- Data in this exercise:
::::

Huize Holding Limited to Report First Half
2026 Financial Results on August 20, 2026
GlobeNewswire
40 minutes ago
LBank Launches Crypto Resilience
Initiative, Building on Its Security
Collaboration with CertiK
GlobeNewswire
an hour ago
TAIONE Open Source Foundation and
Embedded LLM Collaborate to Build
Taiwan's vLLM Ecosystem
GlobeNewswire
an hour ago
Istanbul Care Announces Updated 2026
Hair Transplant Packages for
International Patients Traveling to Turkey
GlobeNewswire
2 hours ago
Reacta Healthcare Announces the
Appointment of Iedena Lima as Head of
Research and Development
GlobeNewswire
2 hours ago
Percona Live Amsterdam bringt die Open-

::::

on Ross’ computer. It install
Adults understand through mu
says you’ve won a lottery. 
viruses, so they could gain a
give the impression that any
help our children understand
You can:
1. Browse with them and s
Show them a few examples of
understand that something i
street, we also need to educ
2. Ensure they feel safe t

::::

- Prompt: Reproduce only the lines above, starting at the line with "Taiwan's vLLM Ecosystem" and ending at the line with "Percona Live Amsterdam", exactly as written.

- Response box:
Taiwan's vLLM Ecosystem
GlobeNewswire
an hour ago
Istanbul Care Announces Updated 2026
Hair Transplant Packages for
International Patients Traveling to Turkey
GlobeNewswire
2 hours ago
Reacta Healthcare Announces the
Appointment of Iedena Lima as Head of
Research and Development
GlobeNewswire
2 hours ago
Percona Live Amsterdam bringt die Open-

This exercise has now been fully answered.